A Measure Of Borel Weight

| 0 Comments

In the last few posts[1][2] we have implemented a type to represent Borel sets of the real numbers, which are the subsets of them that can be created with countable unions of intervals with closed or open lower and upper bounds. Whilst I would argue that doing so was a worthwhile exercise in its own right, you may be forgiven for wondering what Borel sets are actually for and so in this post I shall try to justify the effort that we have spent on them.

The Outer Limits

For discrete sets, such as those that we have represented with sorted arrays[3] , we can define their sizes as the number of elements that they contain. Borel sets typically contain an infinite number of elements and so this definition isn't particularly useful. Instead, we can use the outer measure which can be formally defined for a Borel set \(A\) as
\[ m^\ast(A) = \inf Z_A \]
where \(\inf\) is the infinum of the set that follows it, being its smallest member or, more accurately, the largest number that is no greater any of them, and
\[ Z_A = \left\{\sum_{i=1}^\infty \left(b_i-a_i\right) : a_i \leqslant b_i \wedge A \subseteq \bigcup_{i=1}^\infty \left(a_i,b_i\right)\right\} \]
where \(\sum\) is the summation sign, \(\wedge\) means and, \(\subseteq\) means is a subset of and \(\bigcup\) stands for the union of the open intervals that follow it for every value of \(i\) from that beneath it to that above. Note that the terms between the curly braces are a form of set notation that stand for every possible value of the expression on the left of the colon that satisfies the condition on its right and that this condition can trivially represent the union of a finite number of \(n\) non-empty intervals by setting \(a_i\) equal to \(b_i\) for all \(i\) greater than \(n\).

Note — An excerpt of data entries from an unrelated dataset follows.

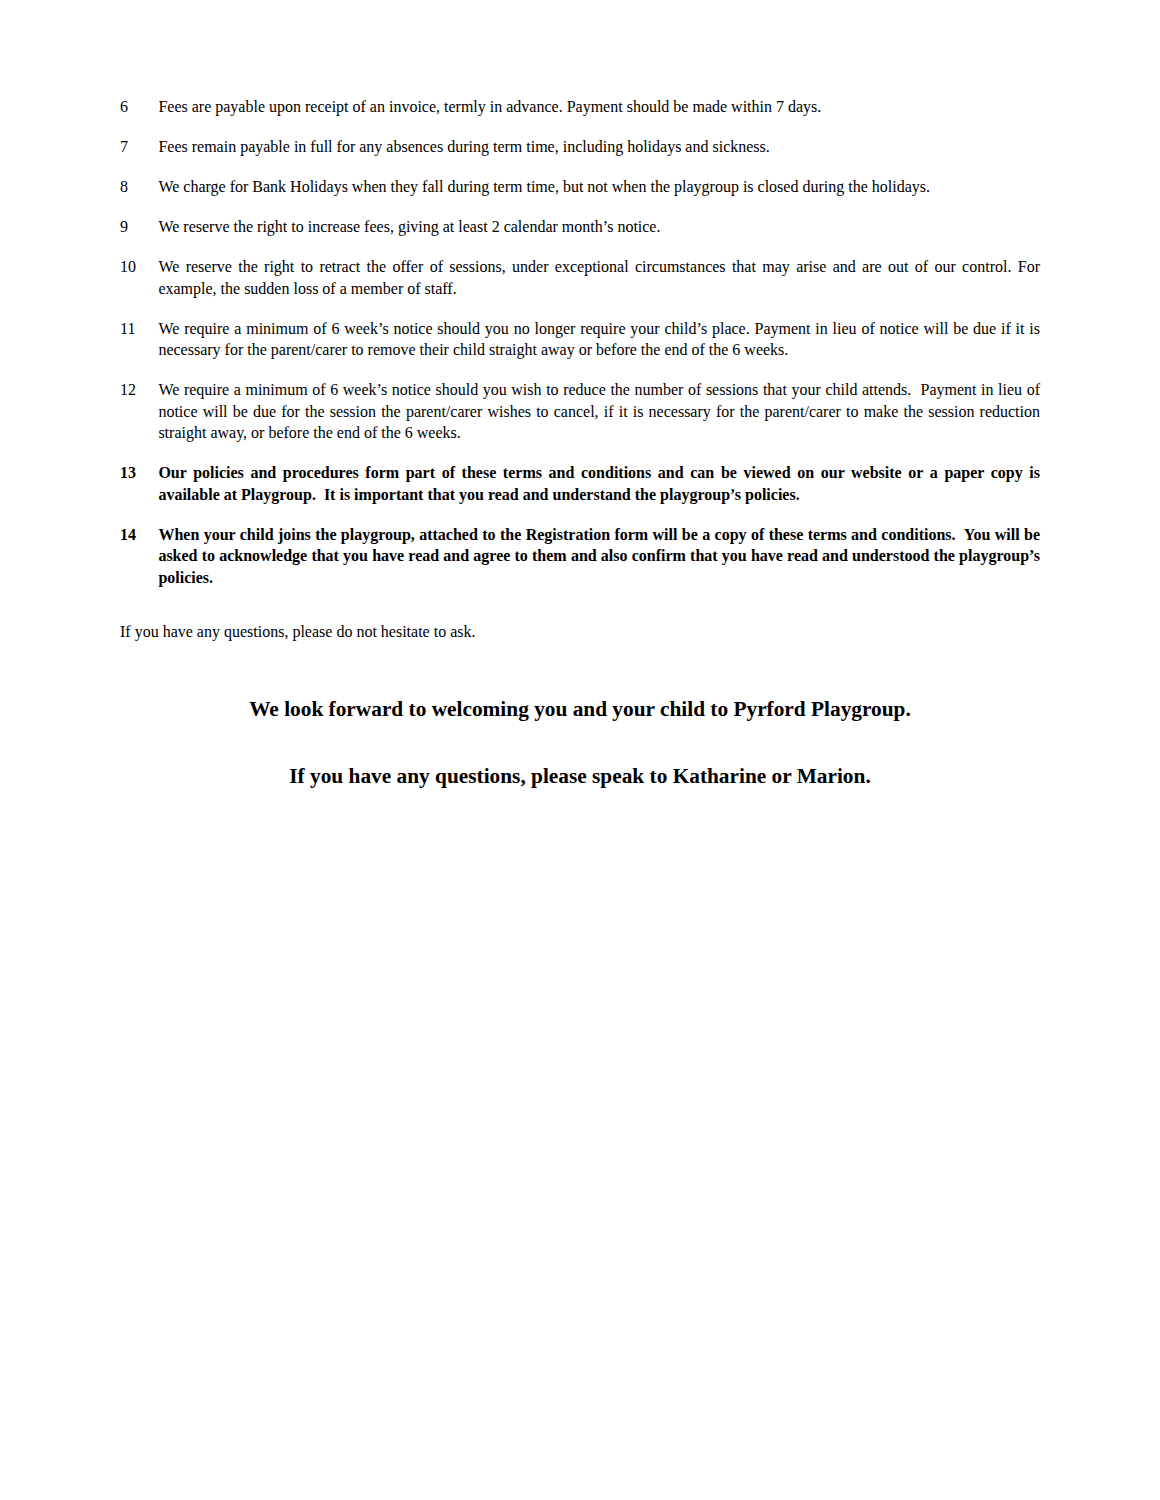6 Fees are payable upon receipt of an invoice, termly in advance. Payment should be made within 7 days.
7 Fees remain payable in full for any absences during term time, including holidays and sickness.
8 We charge for Bank Holidays when they fall during term time, but not when the playgroup is closed during the holidays.
9 We reserve the right to increase fees, giving at least 2 calendar month’s notice.
10 We reserve the right to retract the offer of sessions, under exceptional circumstances that may arise and are out of our control. For example, the sudden loss of a member of staff.
11 We require a minimum of 6 week’s notice should you no longer require your child’s place. Payment in lieu of notice will be due if it is necessary for the parent/carer to remove their child straight away or before the end of the 6 weeks.
12 We require a minimum of 6 week’s notice should you wish to reduce the number of sessions that your child attends. Payment in lieu of notice will be due for the session the parent/carer wishes to cancel, if it is necessary for the parent/carer to make the session reduction straight away, or before the end of the 6 weeks.
13 Our policies and procedures form part of these terms and conditions and can be viewed on our website or a paper copy is available at Playgroup. It is important that you read and understand the playgroup’s policies.
14 When your child joins the playgroup, attached to the Registration form will be a copy of these terms and conditions. You will be asked to acknowledge that you have read and agree to them and also confirm that you have read and understood the playgroup’s policies.
If you have any questions, please do not hesitate to ask.
We look forward to welcoming you and your child to Pyrford Playgroup.
If you have any questions, please speak to Katharine or Marion.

Derivation 1: The Closed Limit Of Open Intervals
Firstly, for all positive \(n\), we have
\[ a \in \left(a-\frac1n,a+\frac1n\right) \]
where \(\in\) means within. Secondly, we have
\[ \begin{align*} &\forall\epsilon>0 , \forall n>\frac1\epsilon , a-\epsilon < a-\frac1n\\ &\forall\epsilon>0 , \forall n>\frac1\epsilon , a+\epsilon > a+\frac1n \end{align*} \]
where \(\forall\) is the universal quantifier, meaning for all. Finally, by the formal definition of limits this means that for any non-zero \(\epsilon\)
\[ a\pm\epsilon \notin \lim_{n\to\infty}\left(a-\frac1n,a+\frac1n\right) \]
where \(\notin\) means not within, and consequently
\[ \lim_{n\to\infty}\left(a-\frac1n,a+\frac1n\right) = [a,a] \]
as required.

Derivation 2: The Infinum Is Disjoint
Given the numbers \(a < b < c < d\) we have
\[ \begin{align*} &(a, c) \cup (b, d) = (b, c) \cup (a, d) = (a, d)\\ &(a, c) \cup (a, d) = (b, d) \cup (a, d) = (a, d) \end{align*} \]
where \(\cup\) is the union operator, and
\[ \begin{align*} (c-a) + (d-b) &= (c-b) + (d-a) > (d-a)\\ (c-a) + (d-a) &> (d-a)\\ (d-b) + (d-a) &> (d-a) \end{align*} \]
We can consequently reduce the value of the sum defining a member of \(Z_A\) whilst satisfying its condition by replacing any such pair of overlapping intervals with \((a, d)\). Its infinum cannot, therefore, include any overlapping non-empty intervals.
What this essentially means is that the measure of \(A\) is equal to the sum of the widths of the set of open intervals that most closely covers its elements. Now it may not be entirely clear what this means for Borel sets that contain intervals with closed bounds but if we note that we can represent a closed interval containing a single number as the limit of a sequence of open intervals
\[ \lim_{n\to\infty} \left(a-\frac1n,a+\frac1n\right) = \left[a,a\right] \]
as proven in derivation 1, then we can close an open bound at \(a\) with the limit of each of the unions of it with these open intervals. Since they all satisfy the condition of the set that we used to define the outer measure, we can consider these limits to be members of it too and so the measure also applies to Borel sets containing intervals with closed bounds.
Now the widths of these closed intervals of single numbers are zero since
\[ \lim_{n\to\infty} \left(a+\frac1n\right)-\left(a-\frac1n\right) = \lim_{n\to\infty} \frac2n = 0 \]
and so we can safely say that the open interval that most closely covers an interval with a closed bound is the one whose bounds have the same values, despite it not entirely doing so. Note that, since this holds for all finite values of \(a\), we can use another limit argument to show that it holds for infinite values of \(a\) as well.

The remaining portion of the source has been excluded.